Maggiori informazioni:
Riserva Naturale Val di Mello
L’AREA UMIDA DELLA RISERVA NATURALE PIAN DI SPAGNA - LAGO DI MEZZOLA, OASI DI VITA
La Riserva Naturale Pian di Spagna e Lago di Mezzola si estende nella piccola pianura situata alla confluenza tra la Valtellina e la Valchiavenna, a nord del Lago di Como. È un
ricco mosaico di acqua, vegetazione e terra,
tra le più importanti aree umide del nord Italia, e spicca per il grande
interesse avifaunistico: ospita, infatti, numerose specie di uccelli, che possono nidificare o sostare in tranquillità durante i lunghi viaggi migratori.
Nelle acque della Riserva si sviluppano estesi tappeti di
erbe acquatiche e ninfee, circondati da
canneti, mentre le praterie più umide ospitano
erbe palustri e prative. Grazie alle particolari condizioni ambientali, la Riserva accoglie specie rare e protette, tra cui la
felce quadrifoglio, alcune piccole erbe acquatiche, il piccolo
cavedano, la trota di lago, il ghiozzo padano, la salamandra crestata e il pipistrello ferro di cavallo.

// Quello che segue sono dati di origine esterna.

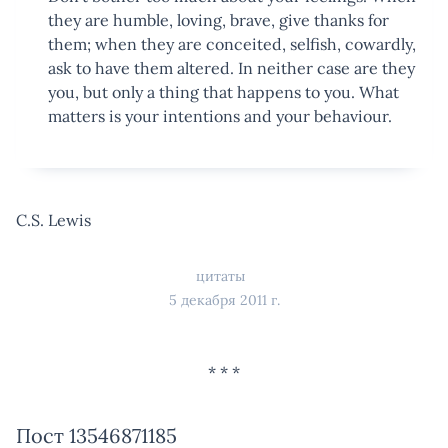
they are humble, loving, brave, give thanks for
them; when they are conceited, selfish, cowardly,
ask to have them altered. In neither case are they
you, but only a thing that happens to you. What
matters is your intentions and your behaviour.
C.S. Lewis
цитаты
5 декабря 2011 г.
Пост 13546871185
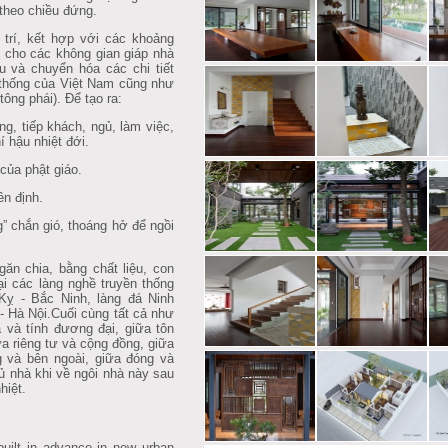
 theo chiều đứng.
í, kết hợp với các khoảng
ng cho các không gian giáp nhà
 và chuyển hóa các chi tiết
n thống của Việt Nam cũng như
tông phái). Để tạo ra:
, tiếp khách, ngủ, làm việc,
hậu nhiệt đới.
̉a phật giáo.
n định.
 chắn gió, thoáng hở để ngồi
găn chia, bằng chất liệu, con
̣i các làng nghề truyền thống
 Kỵ - Bắc Ninh, làng đá Ninh
 Hà Nội.Cuối cùng tất cả như
̣a và tính đương đại, giữa tôn
̃a riêng tư và cộng đồng, giữa
ng và bên ngoài, giữa đóng và
hủ nhà khi về ngôi nhà này sau
hiệt.
built in advance in new urban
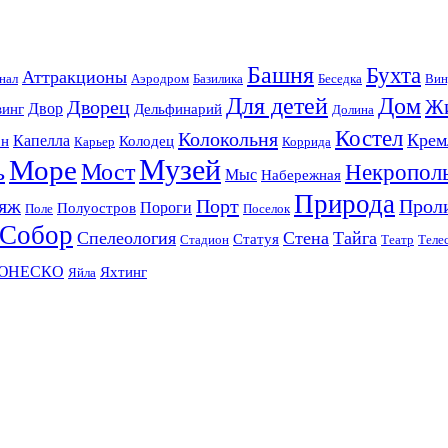
Башня
Бухта
Аттракционы
нал
Аэродром
Базилика
Беседка
Вин
Для детей
Дом
Ж
Дворец
Двор
винг
Дельфинарий
Долина
Костел
Колокольня
Крем
Капелла
он
Колодец
Карьер
Коррида
Музей
Море
ь
Мост
Некропол
Мыс
Набережная
Природа
яж
Порт
Прол
Пороги
Полуостров
Поле
Поселок
Собор
Спелеология
Стена
Тайга
Статуя
Стадион
Театр
Теле
ЮНЕСКО
Яхтинг
Яйла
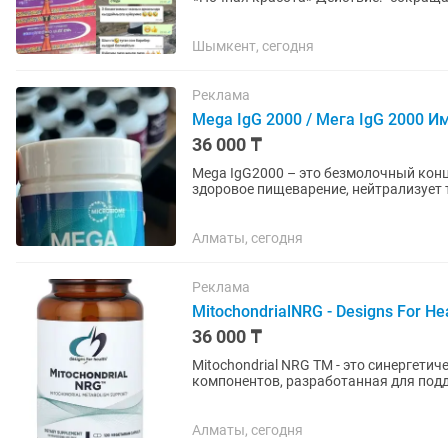
инфекции, •устраняет...
Шымкент, сегодня
Реклама
Mega IgG 2000 / Мега IgG 2000 И
36 000 ₸
Mega IgG2000 – это безмолочный кон
здоровое пищеварение, нейтрализует 
отличие от других...
Алматы, сегодня
Реклама
MitochondrialNRG - Designs For H
36 000 ₸
Mitochondrial NRG TM - это синергети
компонентов, разработанная для под
клетки». Этот компонент клетки...
Алматы, сегодня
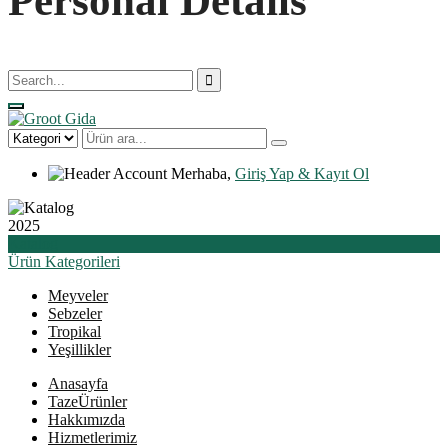
Personal Details
Merhaba,
Giriş Yap & Kayıt Ol
2025
Katalog
Ürün
Kategorileri
Meyveler
Sebzeler
Tropikal
Yeşillikler
Anasayfa
Taze
Ürünler
Hakkımızda
Hizmetlerimiz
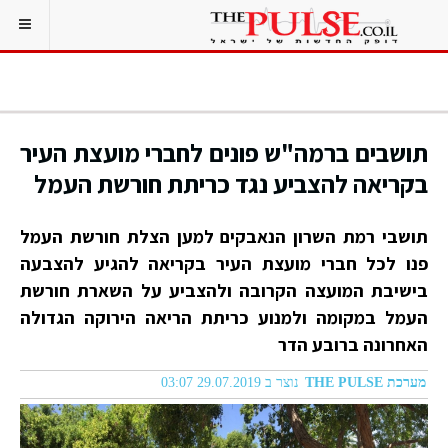
תושבים ברמה"ש פונים לחברי מועצת העיר
בקריאה להצביע נגד כריתת חורשת העמל
תושבי רמת השרון הנאבקים למען הצלת חורשת העמל
פנו לכל חברי מועצת העיר בקריאה להגיע להצבעה
בישיבת המועצה הקרובה ולהצביע על השארת חורשת
העמל במקומה ולמנוע כריתת הריאה הירוקה הגדולה
האחרונה ברובע הדר
מערכת THE PULSE
נוצר ב 29.07.2019 03:07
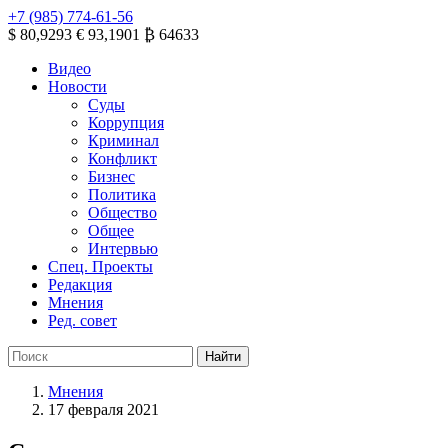
+7 (985) 774-61-56
$ 80,9293
€ 93,1901
₿ 64633
Видео
Новости
Суды
Коррупция
Криминал
Конфликт
Бизнес
Политика
Общество
Общее
Интервью
Спец. Проекты
Редакция
Мнения
Ред. совет
Мнения
17 февраля 2021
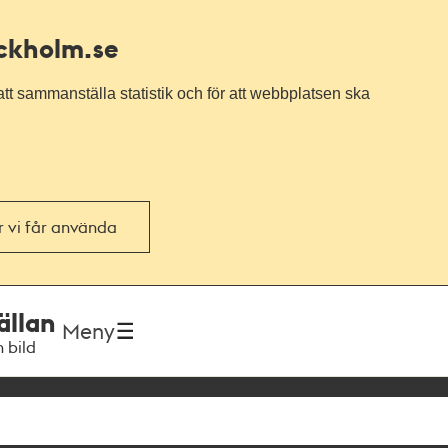
ockholm.se
tt sammanställa statistik och för att webbplatsen ska
or vi får använda
ällan
Meny
h bild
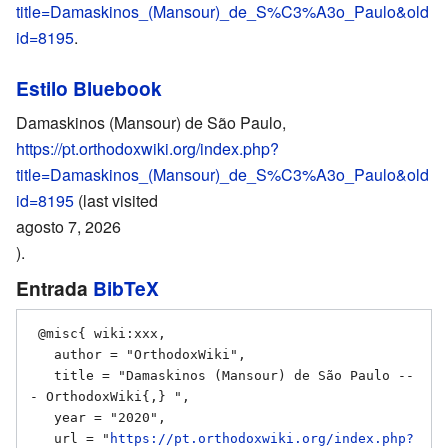
title=Damaskinos_(Mansour)_de_S%C3%A3o_Paulo&old
id=8195
.
Estilo Bluebook
Damaskinos (Mansour) de São Paulo,
https://pt.orthodoxwiki.org/index.php?
title=Damaskinos_(Mansour)_de_S%C3%A3o_Paulo&old
id=8195
(last visited
agosto 7, 2026
).
Entrada
BibTeX
 @misc{ wiki:xxx,

   author = "OrthodoxWiki",

   title = "Damaskinos (Mansour) de São Paulo --
- OrthodoxWiki{,} ",

   year = "2020",

   url = "
https://pt.orthodoxwiki.org/index.php?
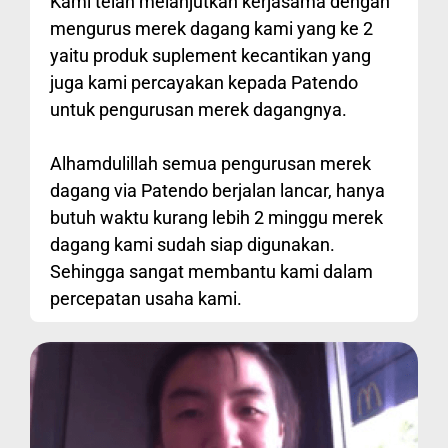
Kami telah melanjutkan kerjasama dengan
mengurus merek dagang kami yang ke 2
yaitu produk suplement kecantikan yang
juga kami percayakan kepada Patendo
untuk pengurusan merek dagangnya.
Alhamdulillah semua pengurusan merek
dagang via Patendo berjalan lancar, hanya
butuh waktu kurang lebih 2 minggu merek
dagang kami sudah siap digunakan.
Sehingga sangat membantu kami dalam
percepatan usaha kami.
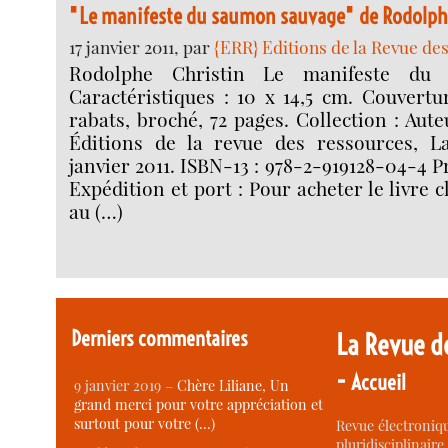
"Le manifeste du saumon sauvage" de Rodolph
17 janvier 2011, par
{ERR} Editions de la Revue de
Rodolphe Christin Le manifeste du
Caractéristiques : 10 x 14,5 cm. Couvertu
rabats, broché, 72 pages. Collection : Aut
Éditions de la revue des ressources, La
janvier 2011. ISBN-13 : 978-2-919128-04-4 Pr
Expédition et port : Pour acheter le livre c
au (…)
Derniers commentaires
La Revue d
-
Accueil
9 janvier 2019 –
Chère Liliane, Un
grand merci pour votre appréciation et
surtout pour votre (…)
Revue électroniqu
pluridisciplinaire 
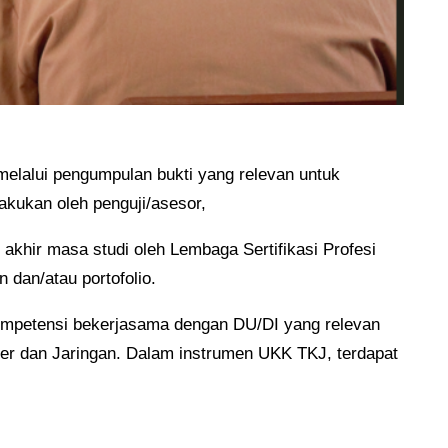
melalui pengumpulan bukti yang relevan untuk
akukan oleh penguji/asesor,
khir masa studi oleh Lembaga Sertifikasi Profesi
 dan/atau portofolio.
ompetensi bekerjasama dengan DU/DI yang relevan
r dan Jaringan. Dalam instrumen UKK TKJ, terdapat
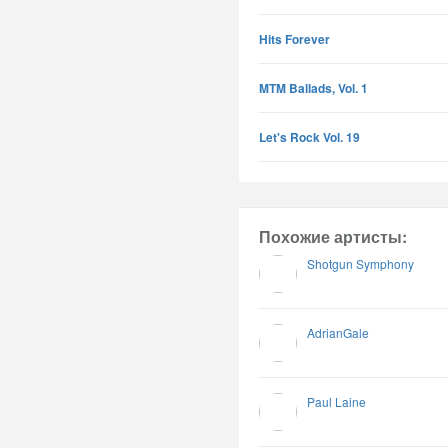
Hits Forever
MTM Ballads, Vol. 1
Let's Rock Vol. 19
Похожие артисты:
Shotgun Symphony
AdrianGale
Paul Laine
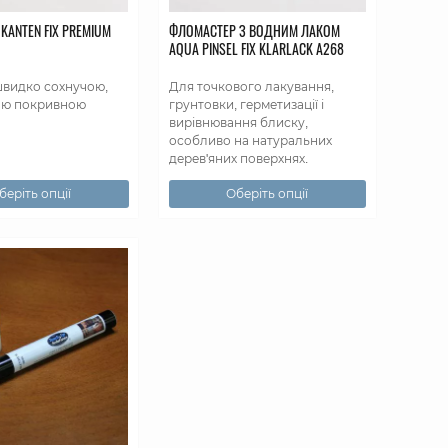
KANTEN FIX PREMIUM
ФЛОМАСТЕР З ВОДНИМ ЛАКОМ
AQUA PINSEL FIX KLARLACK А268
швидко сохнучою,
Для точкового лакування,
ою покривною
грунтовки, герметизації і
вирівнювання блиску,
особливо на натуральних
дерев'яних поверхнях.
беріть опції
Оберіть опції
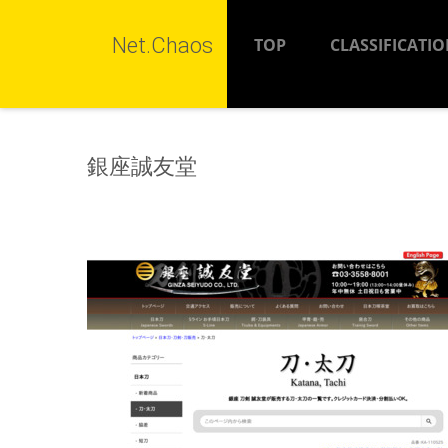
Net.Chaos
TOP
CLASSIFICATI
銀座誠友堂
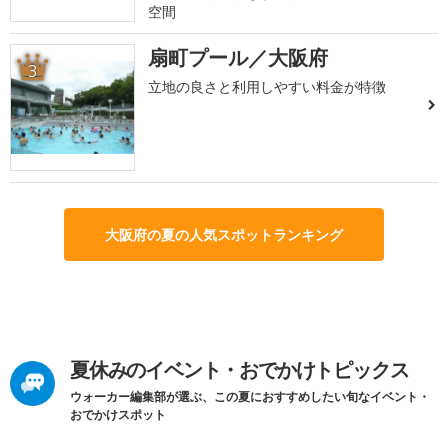
空間
扇町プール／大阪府
3
立地の良さと利用しやすい料金が特徴
大阪府の夏の人気スポットランキング
夏休みのイベント・おでかけトピックス
ウォーカー編集部が選ぶ、この夏におすすめしたい旬なイベント・
おでかけスポット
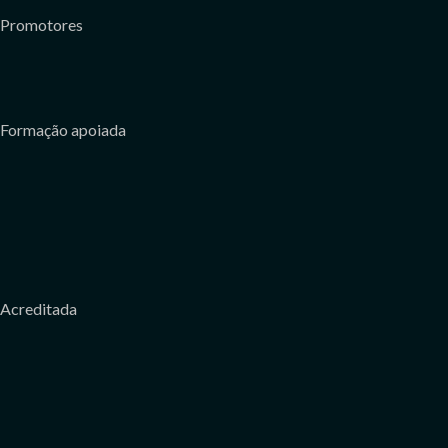
Promotores
Formação apoiada
Acreditada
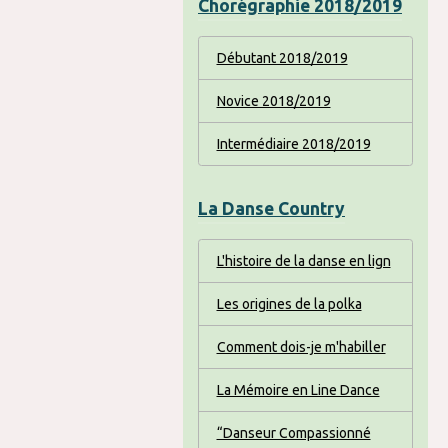
Chorégraphie 2018/2019
Débutant 2018/2019
Novice 2018/2019
Intermédiaire 2018/2019
La Danse Country
L'histoire de la danse en lign
Les origines de la polka
Comment dois-je m'habiller
La Mémoire en Line Dance
“Danseur Compassionné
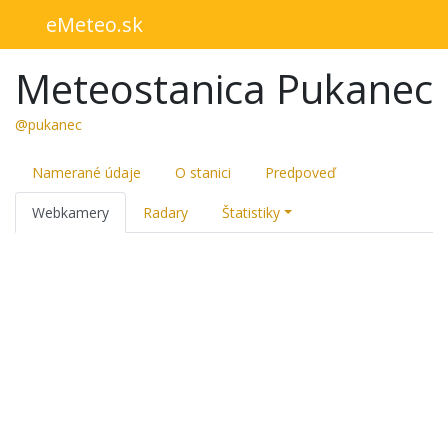
eMeteo.sk
Meteostanica Pukanec
@pukanec
Namerané údaje
O stanici
Predpoveď
Webkamery
Radary
Štatistiky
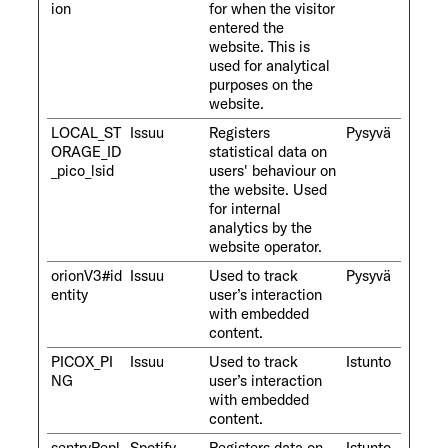
ion
for when the visitor
entered the
website. This is
used for analytical
purposes on the
website.
LOCAL_ST
Issuu
Registers
Pysyvä
ORAGE_ID
statistical data on
_pico_lsid
users' behaviour on
the website. Used
for internal
analytics by the
website operator.
orionV3#id
Issuu
Used to track
Pysyvä
entity
user’s interaction
with embedded
content.
PICOX_PI
Issuu
Used to track
Istunto
NG
user’s interaction
with embedded
content.
sentryRepl
Spotify
Registers data on
Istunto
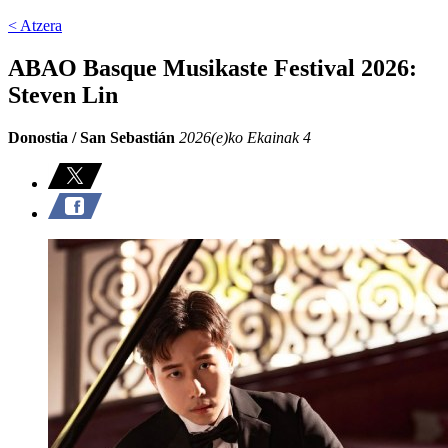
< Atzera
ABAO Basque Musikaste Festival 2026:
Steven Lin
Donostia / San Sebastián
2026(e)ko Ekainak 4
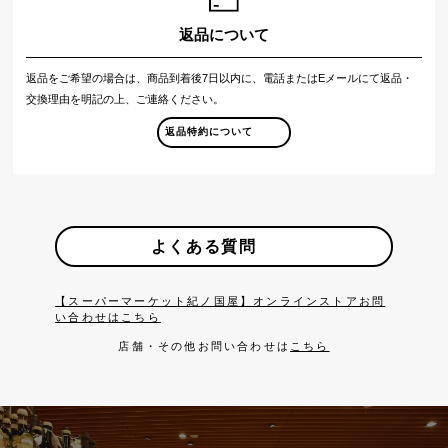
返品について
返品をご希望の場合は、商品到着後7日以内に、電話またはEメールにて返品・
交換理由を明記の上、ご連絡ください。
返品特約について
よくある質問
【スーパーマーケット紀ノ国屋】オンラインストアお問
い合わせはこちら
店舗・その他お問い合わせは
こちら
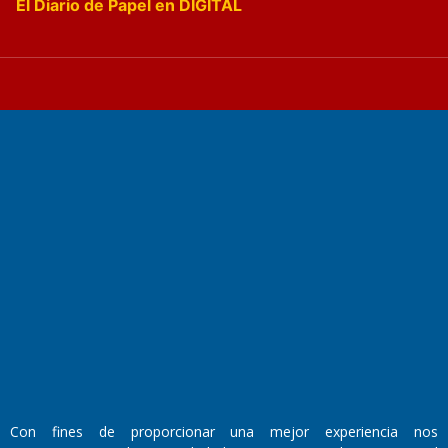
El Diario de Papel en DIGITAL
Fundado por el
Doctor Antonio Nemesio
Primera edición: Domingo 3 de Mayo de 1992
Miembro de ADIRA,ADEPA y CPPAL
Propietario: El Diario SRL
Director Periodístico:
Walter René Goñi
Con fines de proporcionar una mejor experiencia nos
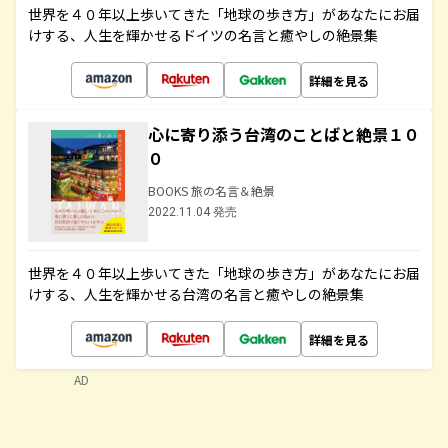
世界を４０年以上歩いてきた「地球の歩き方」があなたにお届
けする、人生を輝かせるドイツの名言と癒やしの絶景集
詳細を見る
心に寄り添う台湾のことばと絶景１０
０
BOOKS 旅の名言＆絶景
2022.11.04 発売
世界を４０年以上歩いてきた「地球の歩き方」があなたにお届
けする、人生を輝かせる台湾の名言と癒やしの絶景集
詳細を見る
AD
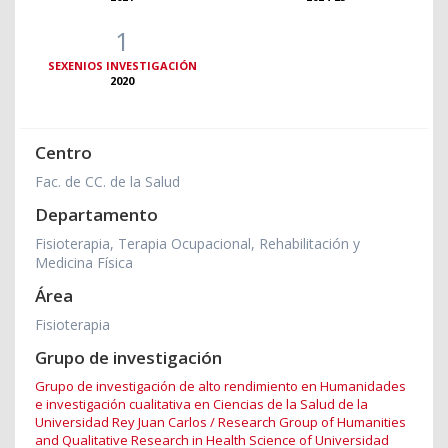
1
SEXENIOS INVESTIGACIÓN
2020
Centro
Fac. de CC. de la Salud
Departamento
Fisioterapia, Terapia Ocupacional, Rehabilitación y
Medicina Física
Área
Fisioterapia
Grupo de investigación
Grupo de investigación de alto rendimiento en Humanidades
e investigación cualitativa en Ciencias de la Salud de la
Universidad Rey Juan Carlos / Research Group of Humanities
and Qualitative Research in Health Science of Universidad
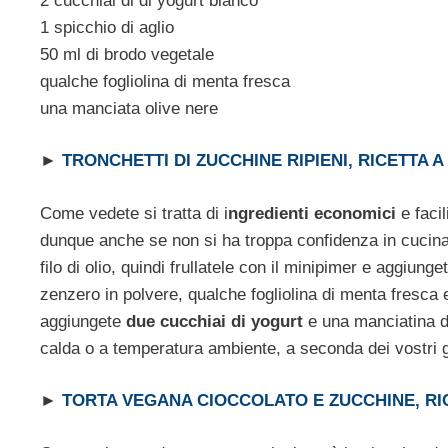
2 cucchiai di di yogurt bianco
1 spicchio di aglio
50 ml di brodo vegetale
qualche fogliolina di menta fresca
una manciata olive nere
►
TRONCHETTI DI ZUCCHINE RIPIENI, RICETTA A
Come vedete si tratta di i
ngredienti economici
e faci
dunque anche se non si ha troppa confidenza in cucina
filo di olio, quindi frullatele con il minipimer e aggiu
zenzero in polvere, qualche fogliolina di menta fresc
aggiungete
due cucchiai di yogurt
e una manciatina di
calda o a temperatura ambiente, a seconda dei vostri g
►
TORTA VEGANA CIOCCOLATO E ZUCCHINE, RI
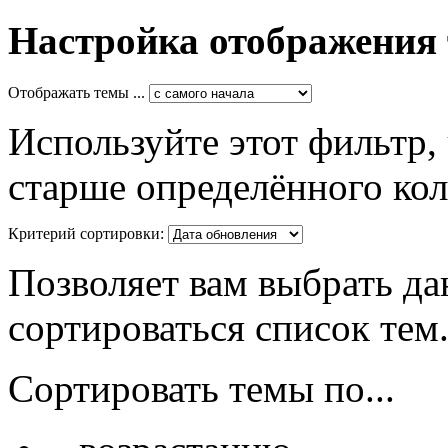
Настройка отображения
Отображать темы ...
Используйте этот фильтр,
старше определённого кол
Критерий сортировки:
Позволяет вам выбрать да
сортироваться список тем
Сортировать темы по...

Cristina Ferrè, Responsabile del Servizio di Educazione Ambientale della Riserva Naturale Pian di Spagna e Lago di Mezzola, spiega: “Le particolari condizioni microclimatiche dell'area fanno sì che
molte specie vegetali e animali siano specializzate ed esclusive di questi ambienti. Relativamente alla presenza faunistica, i monitoraggi condotti fino ad oggi hanno accertato la presenza di
257 specie di vertebrati, di cui 175 specie di uccelli: la Riserva è infatti un punto strategico per la migrazione e lo svernamento”.
La convivenza in natura è necessaria, spiega Cristina Ferrè: l’uomo è parte dell’ambiente e la natura va custodita con rispetto e adattamento, non consumata. Questo è il messaggio al cuore del
progetto H.A.R.G.I.N. (Habitat Acquatici di Rilevanza strategica per la Gestione Integrata del sito Natura 2000), nato per dare nuova vita alle aree umide della Riserva e trasformarle in un modello di convivenza armoniosa tra natura e comunità locali. Il progetto include interventi di ripristino di argini e canali, realizzazione di opere di manutenzione e campagne di monitoraggio ambientale, oltre ad attività di sensibilizzazione e formazione, con lo scopo ultimo di costruire una cultura della conservazione concreta e condivisa.